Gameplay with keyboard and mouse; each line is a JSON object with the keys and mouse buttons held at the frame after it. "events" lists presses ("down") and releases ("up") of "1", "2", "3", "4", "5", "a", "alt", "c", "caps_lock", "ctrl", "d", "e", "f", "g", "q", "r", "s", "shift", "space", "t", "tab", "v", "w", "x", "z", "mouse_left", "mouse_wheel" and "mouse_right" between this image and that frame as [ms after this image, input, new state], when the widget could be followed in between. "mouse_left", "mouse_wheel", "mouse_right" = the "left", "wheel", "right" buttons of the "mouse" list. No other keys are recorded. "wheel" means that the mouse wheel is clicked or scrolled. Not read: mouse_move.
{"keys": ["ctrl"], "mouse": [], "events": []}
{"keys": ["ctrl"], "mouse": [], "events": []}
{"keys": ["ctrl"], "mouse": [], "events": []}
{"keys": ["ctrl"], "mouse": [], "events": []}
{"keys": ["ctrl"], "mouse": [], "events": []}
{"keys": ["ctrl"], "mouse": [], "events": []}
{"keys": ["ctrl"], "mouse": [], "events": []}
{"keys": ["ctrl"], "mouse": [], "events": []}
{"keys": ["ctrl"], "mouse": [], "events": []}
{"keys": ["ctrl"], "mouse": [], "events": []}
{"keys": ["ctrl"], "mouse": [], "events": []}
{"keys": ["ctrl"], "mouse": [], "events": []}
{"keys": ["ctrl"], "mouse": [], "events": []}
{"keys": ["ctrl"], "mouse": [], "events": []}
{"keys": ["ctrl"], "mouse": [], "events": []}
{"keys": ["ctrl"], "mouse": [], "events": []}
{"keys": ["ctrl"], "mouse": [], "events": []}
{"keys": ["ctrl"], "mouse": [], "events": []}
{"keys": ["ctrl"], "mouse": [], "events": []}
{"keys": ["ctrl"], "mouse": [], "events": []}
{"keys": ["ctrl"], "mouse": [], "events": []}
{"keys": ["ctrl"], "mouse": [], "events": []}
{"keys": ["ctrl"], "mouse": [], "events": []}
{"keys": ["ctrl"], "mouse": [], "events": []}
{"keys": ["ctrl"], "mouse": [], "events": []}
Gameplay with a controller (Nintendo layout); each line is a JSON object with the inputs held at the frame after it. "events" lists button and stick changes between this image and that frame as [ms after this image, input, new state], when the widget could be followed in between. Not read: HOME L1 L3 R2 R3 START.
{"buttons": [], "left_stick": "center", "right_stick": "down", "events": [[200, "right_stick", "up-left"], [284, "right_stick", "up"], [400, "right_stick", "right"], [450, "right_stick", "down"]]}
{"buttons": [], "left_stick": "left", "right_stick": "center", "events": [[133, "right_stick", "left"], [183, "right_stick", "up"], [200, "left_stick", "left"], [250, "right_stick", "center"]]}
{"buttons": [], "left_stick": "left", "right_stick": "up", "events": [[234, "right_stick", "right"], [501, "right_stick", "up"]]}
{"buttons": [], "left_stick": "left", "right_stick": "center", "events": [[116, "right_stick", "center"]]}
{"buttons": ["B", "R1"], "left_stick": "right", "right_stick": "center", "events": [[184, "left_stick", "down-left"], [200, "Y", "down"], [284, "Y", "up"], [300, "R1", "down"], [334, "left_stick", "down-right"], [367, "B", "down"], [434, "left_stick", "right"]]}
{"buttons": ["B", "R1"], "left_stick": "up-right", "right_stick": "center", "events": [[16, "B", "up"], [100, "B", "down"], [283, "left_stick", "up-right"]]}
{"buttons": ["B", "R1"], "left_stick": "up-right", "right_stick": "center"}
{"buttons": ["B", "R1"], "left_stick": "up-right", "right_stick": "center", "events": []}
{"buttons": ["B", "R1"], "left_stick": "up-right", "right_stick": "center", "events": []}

########################################

GOAL OF THE EXERCISE:
Reproduce all of the entries above verbatim.

SOLUTION:
Gameplay with keyboard and mouse; each line is a JSON object with the keys and mouse buttons held at the frame after it. "events" lists presses ("down") and releases ("up") of "1", "2", "3", "4", "5", "a", "alt", "c", "caps_lock", "ctrl", "d", "e", "f", "g", "q", "r", "s", "shift", "space", "t", "tab", "v", "w", "x", "z", "mouse_left", "mouse_wheel" and "mouse_right" between this image and that frame as [ms after this image, input, new state], when the widget could be followed in between. "mouse_left", "mouse_wheel", "mouse_right" = the "left", "wheel", "right" buttons of the "mouse" list. No other keys are recorded. "wheel" means that the mouse wheel is clicked or scrolled. Not read: mouse_move.
{"keys": ["ctrl"], "mouse": [], "events": []}
{"keys": ["ctrl"], "mouse": [], "events": []}
{"keys": ["ctrl"], "mouse": [], "events": []}
{"keys": ["ctrl"], "mouse": [], "events": []}
{"keys": ["ctrl"], "mouse": [], "events": []}
{"keys": ["ctrl"], "mouse": [], "events": []}
{"keys": ["ctrl"], "mouse": [], "events": []}
{"keys": ["ctrl"], "mouse": [], "events": []}
{"keys": ["ctrl"], "mouse": [], "events": []}
{"keys": ["ctrl"], "mouse": [], "events": []}
{"keys": ["ctrl"], "mouse": [], "events": []}
{"keys": ["ctrl"], "mouse": [], "events": []}
{"keys": ["ctrl"], "mouse": [], "events": []}
{"keys": ["ctrl"], "mouse": [], "events": []}
{"keys": ["ctrl"], "mouse": [], "events": []}
{"keys": ["ctrl"], "mouse": [], "events": []}
{"keys": ["ctrl"], "mouse": [], "events": []}
{"keys": ["ctrl"], "mouse": [], "events": []}
{"keys": ["ctrl"], "mouse": [], "events": []}
{"keys": ["ctrl"], "mouse": [], "events": []}
{"keys": ["ctrl"], "mouse": [], "events": []}
{"keys": ["ctrl"], "mouse": [], "events": []}
{"keys": ["ctrl"], "mouse": [], "events": []}
{"keys": ["ctrl"], "mouse": [], "events": []}
{"keys": ["ctrl"], "mouse": [], "events": []}
Gameplay with a controller (Nintendo layout); each line is a JSON object with the inputs held at the frame after it. "events" lists button and stick changes between this image and that frame as [ms after this image, input, new state], when the widget could be followed in between. Not read: HOME L1 L3 R2 R3 START.
{"buttons": [], "left_stick": "center", "right_stick": "down", "events": [[200, "right_stick", "up-left"], [284, "right_stick", "up"], [400, "right_stick", "right"], [450, "right_stick", "down"]]}
{"buttons": [], "left_stick": "left", "right_stick": "center", "events": [[133, "right_stick", "left"], [183, "right_stick", "up"], [200, "left_stick", "left"], [250, "right_stick", "center"]]}
{"buttons": [], "left_stick": "left", "right_stick": "up", "events": [[234, "right_stick", "right"], [501, "right_stick", "up"]]}
{"buttons": [], "left_stick": "left", "right_stick": "center", "events": [[116, "right_stick", "center"]]}
{"buttons": ["B", "R1"], "left_stick": "right", "right_stick": "center", "events": [[184, "left_stick", "down-left"], [200, "Y", "down"], [284, "Y", "up"], [300, "R1", "down"], [334, "left_stick", "down-right"], [367, "B", "down"], [434, "left_stick", "right"]]}
{"buttons": ["B", "R1"], "left_stick": "up-right", "right_stick": "center", "events": [[16, "B", "up"], [100, "B", "down"], [283, "left_stick", "up-right"]]}
{"buttons": ["B", "R1"], "left_stick": "up-right", "right_stick": "center"}
{"buttons": ["B", "R1"], "left_stick": "up-right", "right_stick": "center", "events": []}
{"buttons": ["B", "R1"], "left_stick": "up-right", "right_stick": "center", "events": []}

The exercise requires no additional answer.